And just because i think my dreams make the best stories, heres a few that i remember:

Probably the earliest dream i remember was quite brief. I climbed under my old house to find a pride of these talking lions, i then had dinner with them.

Probably the earliest weird dream i remember was when I was at a rodeo. Except it was in a giant pit in the middle of a forest. So i was walking around the forest picking grass clumps because i wanted the sunflowers seeds underneath them. Then i passed this school, and suddenly i was in the rodeo pit in a giant glass tube :shock: and Talyor Swift was in a tube next to me :shock: and the bull was ****ed cause he couldn't get us.
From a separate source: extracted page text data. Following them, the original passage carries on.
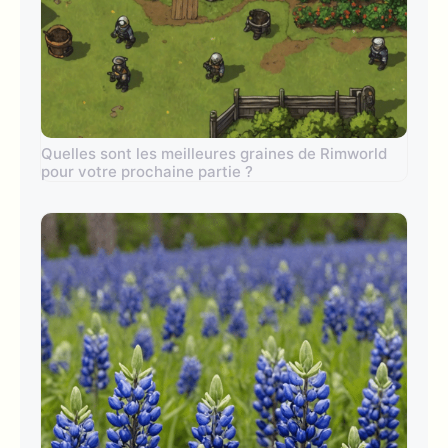
Quelles sont les meilleures graines de Rimworld
pour votre prochaine partie ?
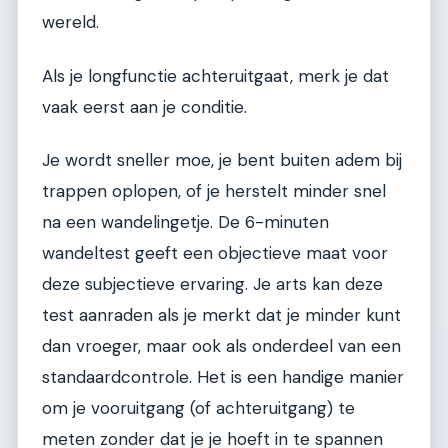
wereld.
Als je longfunctie achteruitgaat, merk je dat
vaak eerst aan je conditie.
Je wordt sneller moe, je bent buiten adem bij
trappen oplopen, of je herstelt minder snel
na een wandelingetje. De 6-minuten
wandeltest geeft een objectieve maat voor
deze subjectieve ervaring. Je arts kan deze
test aanraden als je merkt dat je minder kunt
dan vroeger, maar ook als onderdeel van een
standaardcontrole. Het is een handige manier
om je vooruitgang (of achteruitgang) te
meten zonder dat je je hoeft in te spannen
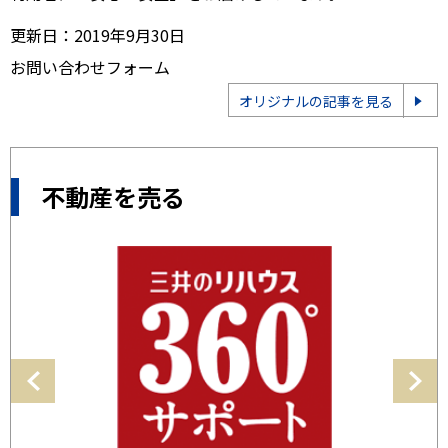
更新日：2019年9月30日
お問い合わせフォーム
オリジナルの記事を見る
不動産を売る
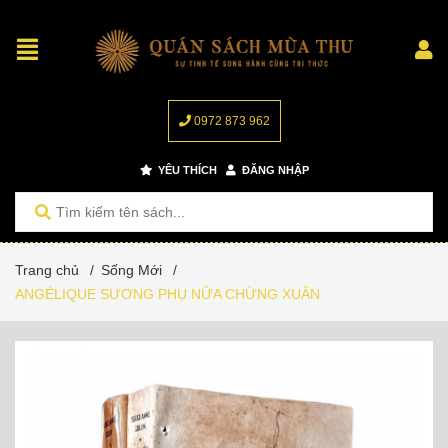
0972 873 962
YÊU THÍCH
ĐĂNG NHẬP
Trang chủ
/
Sống Mới
/
ANGÉLIQUE SƯƠNG PHỤ NỬA CHỪNG XUÂN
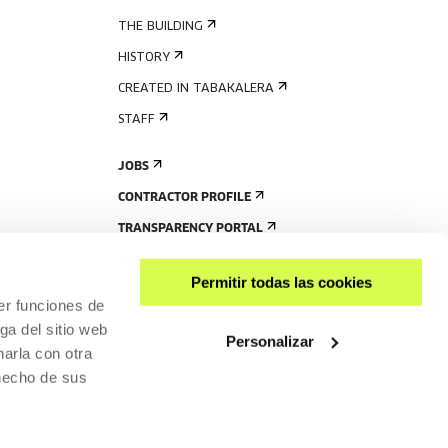
THE BUILDING
HISTORY
CREATED IN TABAKALERA
STAFF
JOBS
CONTRACTOR PROFILE
TRANSPARENCY PORTAL
Permitir todas las cookies
er funciones de
ga del sitio web
Personalizar
arla con otra
 hecho de sus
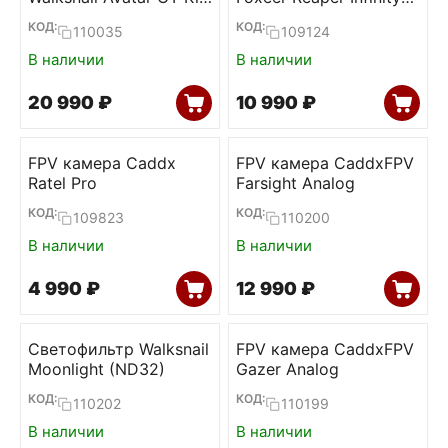
(Dual antenna)
v2 5W 4.9-6G 80ch VTx
КОД:
КОД:
110035
109124
В наличии
В наличии
20 990
₽
10 990
₽
FPV камера Caddx
FPV камера CaddxFPV
Ratel Pro
Farsight Analog
КОД:
КОД:
109823
110200
В наличии
В наличии
4 990
₽
12 990
₽
Светофильтр Walksnail
FPV камера CaddxFPV
Moonlight (ND32)
Gazer Analog
КОД:
КОД:
110202
110199
В наличии
В наличии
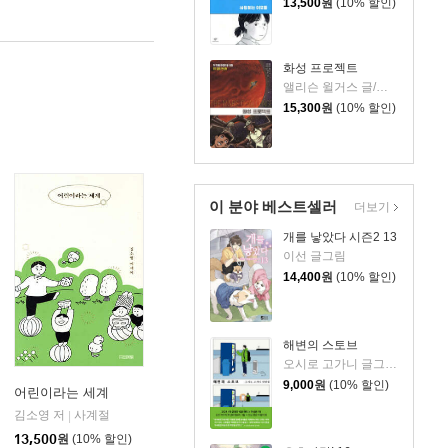
13,500
원
(10% 할인)
화성 프로젝트
앨리슨 윌거스 글/와이어스 예이츠 그림/이지유 역
15,300
원
(10% 할인)
이 분야 베스트셀러
더보기
개를 낳았다 시즌2 13
이선 글그림
14,400
원
(10% 할인)
해변의 스토브
오시로 고가니 글그림/김진희 역
9,000
원
(10% 할인)
어린이라는 세계
김소영 저
사계절
|
13,500
원
(10% 할인)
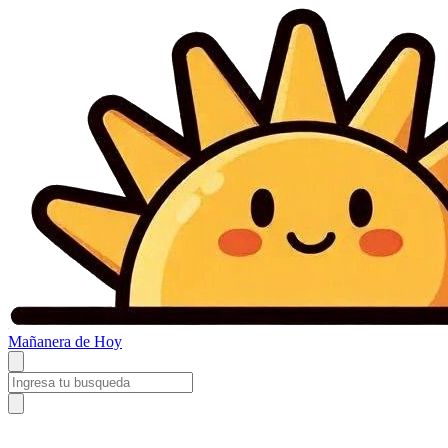
Mañanera
de Hoy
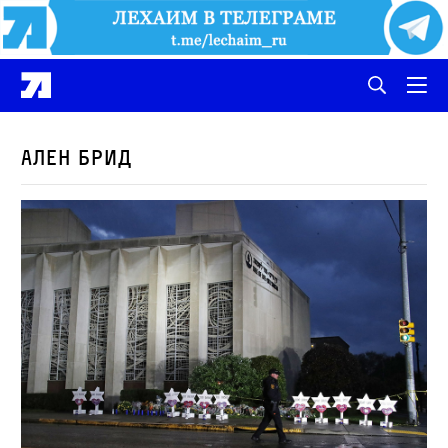
Ален Брид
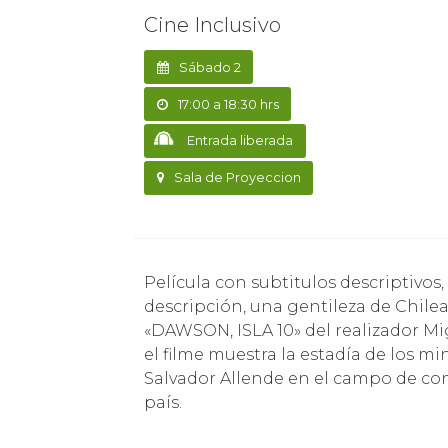
Cine Inclusivo
Sábado 2
17:00 a 18:30 hrs
Entrada liberada
Sala de Proyeccion
Película con subtitulos descriptivos, Interprete en legua de señas y con audio-
descripción, una gentileza de Chilea
«DAWSON, ISLA 10» del realizador Migu
el filme muestra la estadía de los m
Salvador Allende en el campo de con
país.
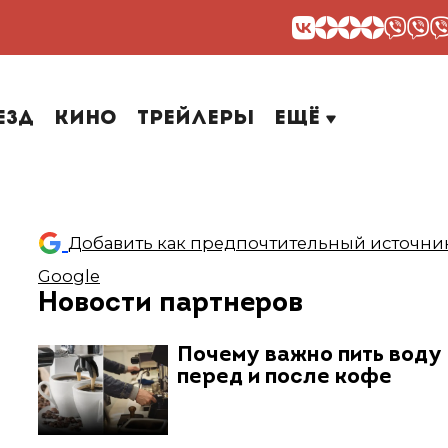
езд
Кино
Трейлеры
Ещё
Добавить как предпочтительный источник
Google
Новости партнеров
Почему важно пить воду
перед и после кофе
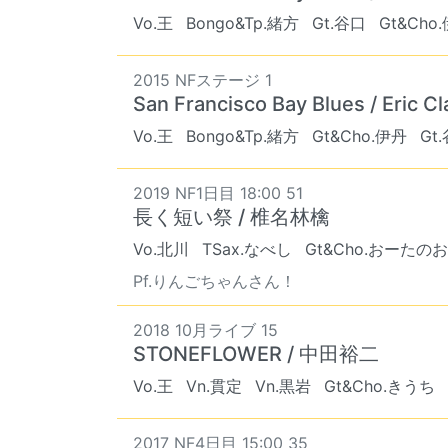
Vo.王
Bongo&Tp.緒方
Gt.谷口
Gt&Cho
2015 NFステージ 1
San Francisco Bay Blues / Eric C
Vo.王
Bongo&Tp.緒方
Gt&Cho.伊丹
Gt
2019 NF1日目 18:00 51
長く短い祭 / 椎名林檎
Vo.北川
TSax.なべし
Gt&Cho.おーた
Pf.りんごちゃんさん！
2018 10月ライブ 15
STONEFLOWER / 中田裕二
Vo.王
Vn.貫定
Vn.黒岩
Gt&Cho.きうち
2017 NF4日目 15:00 35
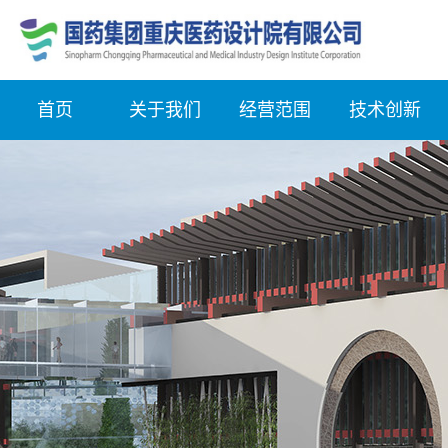
首页
关于我们
经营范围
技术创新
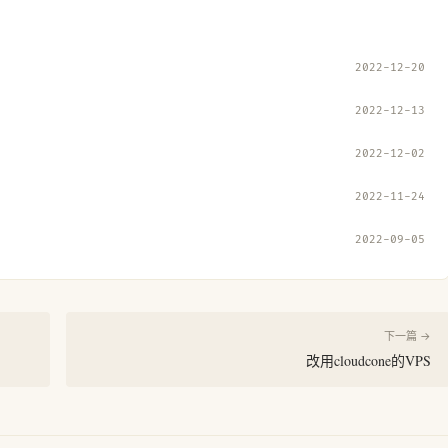
2022-12-20
2022-12-13
2022-12-02
2022-11-24
2022-09-05
下一篇 →
改用cloudcone的VPS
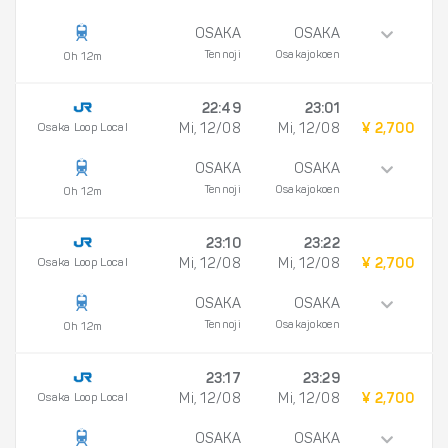
OSAKA
OSAKA
Tennoji
Osakajokoen
0h 12m
22:49
23:01
Osaka Loop Local
Mi, 12/08
Mi, 12/08
¥ 2,700
OSAKA
OSAKA
Tennoji
Osakajokoen
0h 12m
23:10
23:22
Osaka Loop Local
Mi, 12/08
Mi, 12/08
¥ 2,700
OSAKA
OSAKA
Tennoji
Osakajokoen
0h 12m
23:17
23:29
Osaka Loop Local
Mi, 12/08
Mi, 12/08
¥ 2,700
OSAKA
OSAKA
Another dream consisted of my trying to climb this mountain in the middle of the city which was only about 20m tall and cars were driving up it. I was running from someone and then realised i was dreaming, turned around and galloped at him on my horse who just appeared, then i climbed the mountain and ate tacos.

I have had a lot of dreams where i can fly but only by running then jumping into the air and hoping to fly, but it doesnt work everytime. Most recent one was when I was in the city on a cliff and had to climb down because i couldn't fly. Then i flew to the beach and taunted my friends as they swam around.

I love my horse dreams, though they are rare compared to my weird dreams. And then there was last nights dream,which consisted of me hunting people with a gigantic net and dumping them at my school....


----------